2. Dessert is fun again
I can enjoy cake after eating a satisfying meal. The ritual of dessert now brings me joy and pleasure- not guilt and panic.
3. I wear a different pants size- and I’m fine with it
My pants size has changed. Yes, for me, recovery from an eating disorder meant restoring my weight.
Eating disorders come in EVERY shape and size, so this is not true for everyone. But for me, it means accepting a new body size.
4. I can actually CELEBRATE a new year
Most importantly, though, I realize this year that I am able to CELEBRATE the starting of a new year. I am no longer a slave to numbers.
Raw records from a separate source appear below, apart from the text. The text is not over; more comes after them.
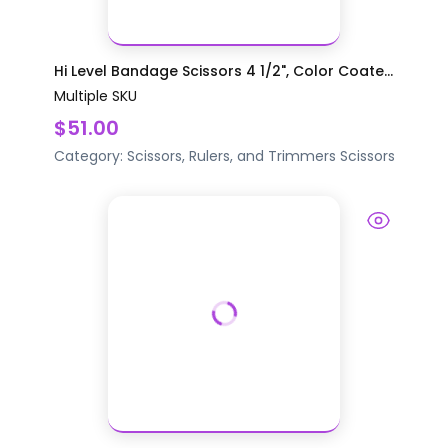
Hi Level Bandage Scissors 4 1/2", Color Coate...
Multiple SKU
$51.00
Category:
Scissors, Rulers, and Trimmers
Scissors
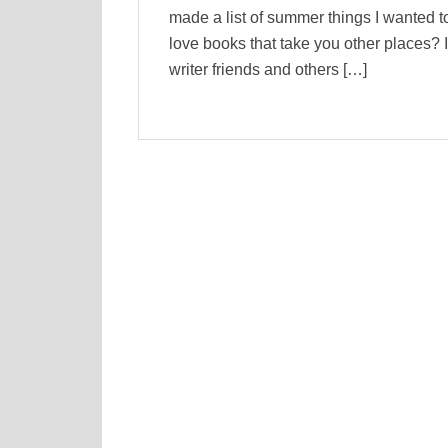
made a list of summer things I wanted to
love books that take you other places? I
writer friends and others […]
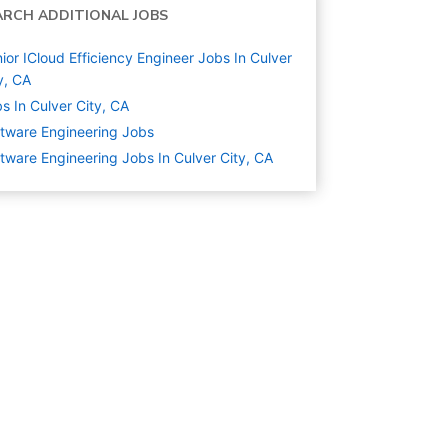
ARCH ADDITIONAL JOBS
ior ICloud Efficiency Engineer Jobs In Culver
y, CA
s In Culver City, CA
tware Engineering
Jobs
tware Engineering Jobs In Culver City, CA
My worth is not defined by a number on a scale NOR by the number of years I have lived. Recovery has taught me to cherish every moment, celebrate every joy, and to be present in the now.
It has taught me that what matters the most in life is being authentic, genuine, connecting with and loving other people, continuing to learn and grow, creating art, and using my voice.
No longer a slave to any number, I’m approaching the next year with excitement and anticipation of what is to come rather than with dread.
I no longer feel like I have to prove myself or live up to certain standards that are only illusions. And as I age I will develop more wrinkles, my hair will gray, and my body will continue to change.
Yet my happiness, my joy, the love I share, and the worth I have as a human being will remain constant despite these changes.